My uprooting news is that, after a lifetime of living in North Carolina, I’m moving to Northern California for my husband’s job. Yep, I’m leaving home, leaving the South, leaving sweet tea and biscuits (oh, the biscuits), leaving family, leaving friends. (I apologize to any friends who are reading this news for the first time here. I tried to reach you all in person, but I hope you’ll understand that this is a busy/hectic time right now.)
I’m filled with equal parts excitement and dread. While I’m looking forward to this new adventure, I’m not always happily or gracefully packing up a life I love here. So I’m looking for signs of hope and words of reassurance wherever I can find them.
As my husband and I work to declutter our home to get it ready to sell, we’re moving lots of little treasures out of the house. About a year ago (maybe longer given how quickly time flies), he brought home three little gifts for me: solar-powered plastic flowers that wave in the sunlight. He’s adorable that way.
I set them in a sunny window and waited for them to start waving. The blue one started. The red one started. The purple one … well, it didn’t start. Even after I set it out in direct sunlight for a bit, it still didn’t wave. I don’t know why I didn’t throw it away, but it sat next to the other two, never budging all this time.
Two weeks ago, I took all three flowers for a road trip. We’re fortunate to have a place where we can bring boxes and our treasures to wait while our house sells. I set the three flowers up in another sunny window sill and checked them the next morning. I took this video to share what I discovered:
Wow! I’m not one to overuse exclamation points as a general rule, but wow!!!
I never thought plastic solar flowers could amaze and delight me so much. You see, all that little flower needed was a road trip—a bit of shaking up and uprooting—before it could thrive. And maybe if that’s true of a little plastic flower, it can be true of me, too. I can thrive in a new place, uprooted, shaken up, in an unfamiliar sunny spot.

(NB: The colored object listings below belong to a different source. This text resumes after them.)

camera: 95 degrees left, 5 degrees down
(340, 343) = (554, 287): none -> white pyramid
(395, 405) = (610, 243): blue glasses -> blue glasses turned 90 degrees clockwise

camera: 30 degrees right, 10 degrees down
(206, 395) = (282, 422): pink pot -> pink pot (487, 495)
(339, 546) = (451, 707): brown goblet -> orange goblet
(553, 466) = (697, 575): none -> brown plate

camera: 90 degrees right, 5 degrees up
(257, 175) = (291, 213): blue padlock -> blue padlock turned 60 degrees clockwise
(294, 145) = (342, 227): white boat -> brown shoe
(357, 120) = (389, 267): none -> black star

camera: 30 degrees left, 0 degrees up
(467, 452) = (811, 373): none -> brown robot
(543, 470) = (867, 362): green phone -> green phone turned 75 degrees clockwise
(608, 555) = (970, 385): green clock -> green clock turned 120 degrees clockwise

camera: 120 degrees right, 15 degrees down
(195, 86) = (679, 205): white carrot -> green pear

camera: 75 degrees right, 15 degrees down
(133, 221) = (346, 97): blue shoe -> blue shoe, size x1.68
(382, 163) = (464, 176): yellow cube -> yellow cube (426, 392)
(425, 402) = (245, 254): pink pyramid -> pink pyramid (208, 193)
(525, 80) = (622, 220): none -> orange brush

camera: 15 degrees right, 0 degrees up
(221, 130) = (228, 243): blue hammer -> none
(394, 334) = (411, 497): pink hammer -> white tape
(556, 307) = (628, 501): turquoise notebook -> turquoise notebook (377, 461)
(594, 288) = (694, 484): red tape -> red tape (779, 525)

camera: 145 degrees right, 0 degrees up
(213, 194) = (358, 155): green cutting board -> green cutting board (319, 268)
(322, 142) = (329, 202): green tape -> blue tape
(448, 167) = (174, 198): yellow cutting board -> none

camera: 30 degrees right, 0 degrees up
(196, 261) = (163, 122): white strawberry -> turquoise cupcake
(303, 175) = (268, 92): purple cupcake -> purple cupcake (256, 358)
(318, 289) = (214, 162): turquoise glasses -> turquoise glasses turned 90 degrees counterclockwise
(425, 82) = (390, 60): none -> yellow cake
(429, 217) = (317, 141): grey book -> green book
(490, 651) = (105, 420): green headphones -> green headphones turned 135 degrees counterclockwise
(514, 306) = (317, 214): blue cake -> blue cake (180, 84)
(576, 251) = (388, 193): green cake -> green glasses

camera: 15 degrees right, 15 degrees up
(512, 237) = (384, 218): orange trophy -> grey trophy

Those little plastic flowers are a comfort to me now in the moments I get panicky about moving away.
Back in March, I wrote a post called The big push. I know Richard Rohr didn’t write the words I quoted in there just for me, but they comfort me even more than the little plastic flowers. God is giving me a big push. I’ll be honest: some days it feels like a bully’s shove. But I have hope and reassurance that God is going with me and dreaming a California dream for me that I never imagined for myself.
A.A. Milne, creator of Winnie the Pooh, wrote, “You can’t stay in your corner of the Forest waiting for others to come to you. You have to go to them sometimes.” I’ll be leaving my little corner of the forest soon, and I’m looking forward to meeting those who needed me to come to them out in California. I’m trusting the uprooting will bring a wonderful change.